Importance of Feedback
We know how important feedback is to an organization that’s trying to improve (which should be all of them). Continuous improvement means a continuous cycle of change, assessment, and adjustment. And feedback from our users and community is a critical part of the assessment. Did a change have no effect? Did it make things better, or some of each?
So we know that the success of our effort to create a continuously improving GlobalNOC depends a lot on high quality feedback from the clients we serve. We think this requires both project and daily feedback, and more holistic and comprehensive feedback on a semi-annual basis. But here’s where we ran into problems. As it turns out, we’re both too big AND too small to make it easy to gather comprehensive reliable feedback.
The Challenge: Too Big AND Too Small
We have too many clients to talk to everyone individually and too few to use common survey methods.
If we worked with just a handful of people, we’d probably skip surveys and just talk to each of them individually every few months. It wouldn’t be ideal from an anonymity perspective, but we would get very direct feedback. We could easily track improvement based on whether a particular individual’s opinion changed over time. But, we serve 22 different organizations, and will will frequently interact with several different people at each organization. This means we have something like 100 individuals who we work with on a daily basis. This is just too many to do on an individual basis.
On the other hand, if we worked with thousands of people, we could use a common survey to track data-based improvement over time. We could reach many and track aggregate changes in sentiment. But, in our experience, we get about 30 responses to surveys of our clients. With a sample size this small, changes in the data could very easily come from small changes in who participates in the survey rather than from actual changes in what people think. What would appear to be a trend in the data would really just be noise.
So, we have too many clients to talk to everyone individually and too few to use common survey methods. How do we bridge this gap?
Survey + Individual Tracking = A Goldilocks Path
As it turns out, there is a way to get the best of both methods. Being at IU, we’re lucky enough to have access to a lot of resources. One of them is the IU Center for Survey Research (https://csr.indiana.edu/). The breakthrough for us came from a discussion with the director of the center, Ashley Clark. If we could use a survey, but track individuals over time, we could have the scaling benefits of a survey with the reliability that comes from tracking individual sentiment.
This means two things. The first one is straightforward: we needed to adjust our survey to gather identifying information about individuals. Second, we needed to change how we measure changes. Rather than looking at the mean or median response, we need to look at the number of respondents with a change in response. For example, we can say how many respondents gave a more favorable response than they did previously. This count becomes the new measure.
The NEW Challenge: Anonymity
This works great, but has one obvious challenge: anonymity! If we’re tracking individuals with our survey, that could severely impact how candid people are willing to be. The compromise we made was to move from an anonymous survey to an anonymized one. We asked those who responded to provide identifying information, with an explanation of what we would do with it, and why it was needed. But we sent all the response data to a trusted and disinterested person to translate each person’s information to a random but permanent identifier. Nobody involved in reviewing or acting on the data would see any person’s information.

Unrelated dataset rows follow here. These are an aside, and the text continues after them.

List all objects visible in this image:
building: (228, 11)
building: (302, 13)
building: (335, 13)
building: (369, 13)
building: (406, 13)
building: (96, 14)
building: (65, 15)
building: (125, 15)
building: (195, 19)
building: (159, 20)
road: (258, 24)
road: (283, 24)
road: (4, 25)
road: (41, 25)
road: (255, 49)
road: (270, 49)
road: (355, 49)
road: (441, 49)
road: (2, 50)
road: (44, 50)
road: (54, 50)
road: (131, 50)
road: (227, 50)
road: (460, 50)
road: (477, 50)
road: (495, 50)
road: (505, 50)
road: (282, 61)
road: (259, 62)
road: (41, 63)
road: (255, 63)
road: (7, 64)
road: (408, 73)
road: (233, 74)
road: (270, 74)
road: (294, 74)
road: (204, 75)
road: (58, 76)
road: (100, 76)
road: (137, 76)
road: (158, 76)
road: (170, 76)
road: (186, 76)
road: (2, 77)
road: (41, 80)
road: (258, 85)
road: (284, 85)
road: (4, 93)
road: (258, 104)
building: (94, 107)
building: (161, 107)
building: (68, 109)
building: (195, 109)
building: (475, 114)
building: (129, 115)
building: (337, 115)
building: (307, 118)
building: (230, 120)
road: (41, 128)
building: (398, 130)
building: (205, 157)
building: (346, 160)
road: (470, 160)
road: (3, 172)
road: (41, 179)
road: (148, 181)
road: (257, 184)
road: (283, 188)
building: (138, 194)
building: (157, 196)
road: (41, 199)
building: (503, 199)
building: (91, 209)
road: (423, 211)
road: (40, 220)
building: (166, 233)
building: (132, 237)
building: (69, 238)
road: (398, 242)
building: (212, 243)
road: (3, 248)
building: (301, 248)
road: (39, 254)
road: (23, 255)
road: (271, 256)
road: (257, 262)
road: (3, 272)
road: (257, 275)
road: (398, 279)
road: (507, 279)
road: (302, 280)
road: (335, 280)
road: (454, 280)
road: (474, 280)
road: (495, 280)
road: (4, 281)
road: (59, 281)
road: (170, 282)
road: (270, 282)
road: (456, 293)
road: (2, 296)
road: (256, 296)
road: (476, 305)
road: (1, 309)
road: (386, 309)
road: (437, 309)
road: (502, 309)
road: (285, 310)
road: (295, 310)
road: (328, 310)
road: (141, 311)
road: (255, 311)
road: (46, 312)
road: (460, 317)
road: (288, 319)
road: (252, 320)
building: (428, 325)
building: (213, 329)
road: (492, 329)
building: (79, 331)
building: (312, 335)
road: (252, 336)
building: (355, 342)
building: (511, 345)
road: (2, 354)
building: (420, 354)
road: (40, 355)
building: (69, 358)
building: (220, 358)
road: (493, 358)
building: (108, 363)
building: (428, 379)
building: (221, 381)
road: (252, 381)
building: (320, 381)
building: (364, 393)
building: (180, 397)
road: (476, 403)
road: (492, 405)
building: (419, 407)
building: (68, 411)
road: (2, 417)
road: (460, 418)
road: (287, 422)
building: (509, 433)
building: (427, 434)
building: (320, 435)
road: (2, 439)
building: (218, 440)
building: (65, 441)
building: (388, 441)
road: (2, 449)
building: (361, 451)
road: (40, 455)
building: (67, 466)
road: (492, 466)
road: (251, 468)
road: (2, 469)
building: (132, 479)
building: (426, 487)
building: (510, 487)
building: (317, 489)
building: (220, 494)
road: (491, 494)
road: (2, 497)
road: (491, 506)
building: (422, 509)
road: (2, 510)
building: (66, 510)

As an aside, it would be really nice if the survey systems supported this anonymization function directly. The system we use (Qualtrics) doesn’t have this capability, and it makes this much more cumbersome. It would help with level of trust and ease tremendously if the survey system itself could maintain the hidden mapping of name to anonymous identifier.

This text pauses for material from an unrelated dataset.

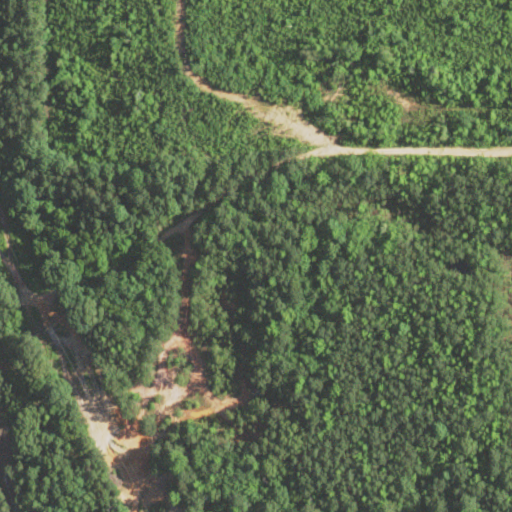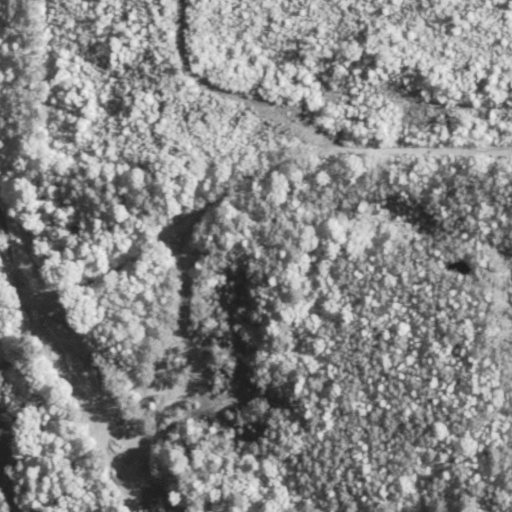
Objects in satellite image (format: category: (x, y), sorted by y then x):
road: (246, 189)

Still, we’ve now run with this once, and it seems to work very well. We had the vast majority of our respondents provide names, showing that they trust our anonymization. And the confidence we have in the data is high. We’re excited to find a path, and start focusing on what our data says, instead of how we measure it!

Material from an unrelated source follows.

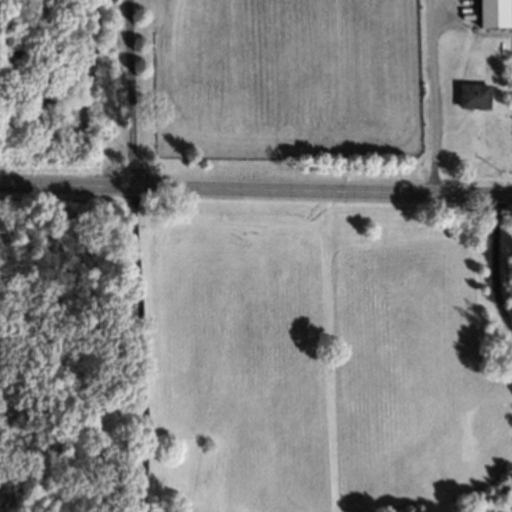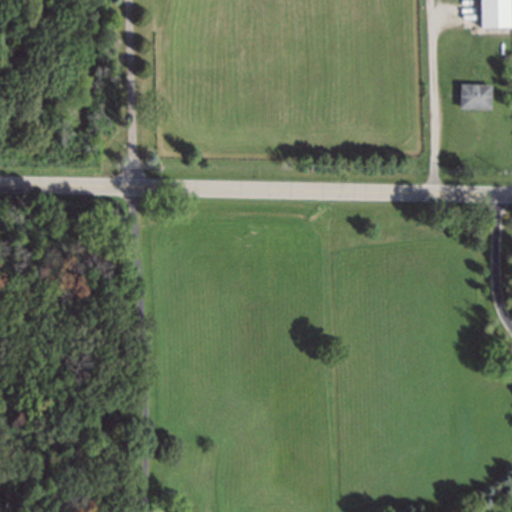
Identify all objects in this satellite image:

Future: Net Improvement Score?
Going forward, this will open up new options for tracking. For instance, we’re considering a variation of the net promoter score we call a net improvement score. For net promoter score, the question asked is “How likely would you be to recommend this company/service/product to others?” The calculation is based on the % of respondents who answer with a 9 or a 10, minus the % of respondents who answer with a 6 or lower. The result is a score from -100% to 100%. Carrying this over, a useful measure for us might be to calculate the % of respondents who have given a more favorable response to a question mins the % who give a less favorable response.